How we have our prayers and devotions matters.  What I mean by “how” is not only the posture of our heart, but the posture of our bodies as well.

My children, AnaKaterina And Daniel are 6 and 7 now. One day when they were told to bow their heads to pray, my son said “Daddy AnaKaterina kept her eyes open when we prayed!”

I asked him “And how did you know she did not close her eyes”?  He did not even attempt to answer as he realized he was doing what he complained she was.

Now on a deep level why bother to bow our heads and pray?  It does not matter does it? In some sense it does not matter because God sees our hearts. But we are bodily beings and how our body behaves has a great impact on our psyche.  If you stay in your pajamas all day when you work at home it will have an effect on your work.

How you dress when you come to church or to the beach says something about what you value or hold to be worthy of your attention, even on a subliminal basis.

In the screwtapeScrewtape Letters, Letter IV, C.S. Lewis has the demon write this to his nephew on how to destroy Christians. He said

 “At the very least, they can be persuaded that the bodily position makes no difference to their prayers; for they constantly forget, what you must always remember, that they are animals and that whatever their bodies do affects their souls”

To have effective devotions, you need to provide variety.  Change the way you do things, when you do things and how you pray.

Let us consider the historical account of the burning bush incident of Moses in the book of Exodus chapter 3.

Metropolitan Kallistos Ware, renowned Orthodox  Priest gives us this illustration:

And  God  says  two  things  to  Moses.  First  of  all  he  says: “Remove  your  shoes”   Shoes,    are  made  of  leather  from  the  skin  of  dead animals. So spiritually shoes signify what is lifeless, dead. This way God’s command at the burning bush  means  strip  off  the  deadness  of  boredom,  of  over familiarity.  Free  yourself  from the trivial, the mechanical,  and the repetitive.

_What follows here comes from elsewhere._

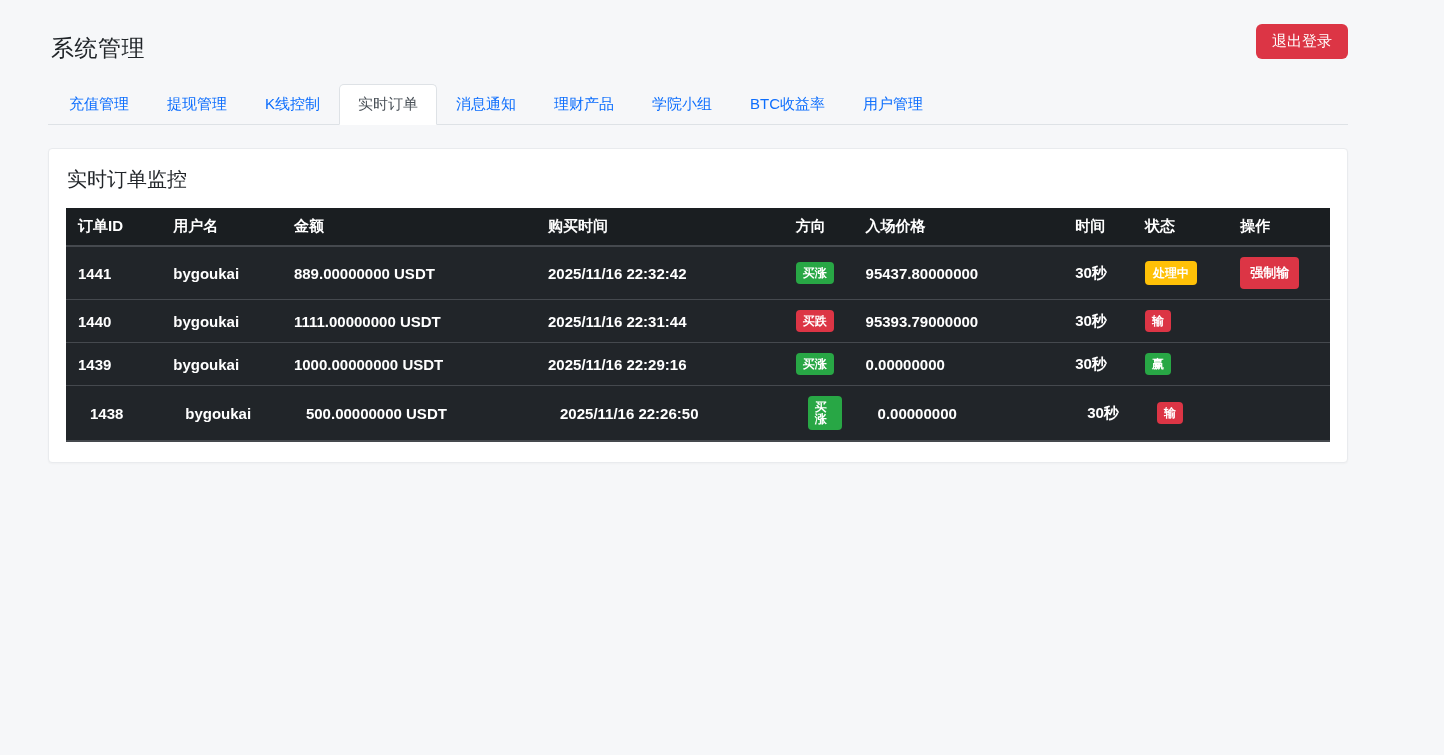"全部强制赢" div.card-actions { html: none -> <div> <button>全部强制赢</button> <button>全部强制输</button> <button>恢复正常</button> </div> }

Then God says a second thing to Moses: “The place on which you are standing is Holy ground.” Moses becomes intimately aware of the reality of the earth under his feet, and the feel of the blades of grass on his soles. It  becomes  a sacrament,  a  mean  of  communion  with  the  living  God.  If  we  take  off  our shoes spiritually, then we see that the world around us as no longer dead matter, but living presence.

You may ask, what do I do if I don’t feel like praying?  I want to be honest and not hypocritical!

What if a mother does not feel like changing the pampers of her infant, or a police officer not answering a 911 call?  They should do it anyway. Feelings come and go like gas.  Kick yourself in your spiritual butt and do it anyway. But in saying this I am not saying ignore your feelings, if you have these persistent feelings of despair, don’t ignore them, address them, but don’t given in to them like a slave.   Your feelings are God’s gift to you to enjoy the world he made. To be mastered by them is to court your animal side, your beastly side.  Only small children and animals blindly follow whatever they feel!  If it were up to my children they would eat Gummy bears for breakfast and lunch and dinner day long.  Because they are little and immature they don’t know how to master their feelings yet, many adults are in the same sinking boat daily.

Impulses, emotions, feelings are short term,

Logic, reason and thinking helps you get far— but that is not enough.

If you do what you want to do now, you end up doing and being what you don’t want to be in the future!

However, if you do what you don’t want to do now, you will do and become what you want to in the future.

If you need some real encouragement in this area I recommend you check my article  “Fake it, sometimes It is the right thing to do.”

Here are some links to a great quite or devotional times:

http://www.crosswalk.com/devotionals/how-to-have-a-meaningful-quiet-time-1338122.html 

See  Justin Taylor’s wonderful summary of Christian Mysticism here

And this one

http://www.desiringgod.org/articles/the-danger-in-our-daily-devotions

So in summary cultivate the garden of your spirit with variety!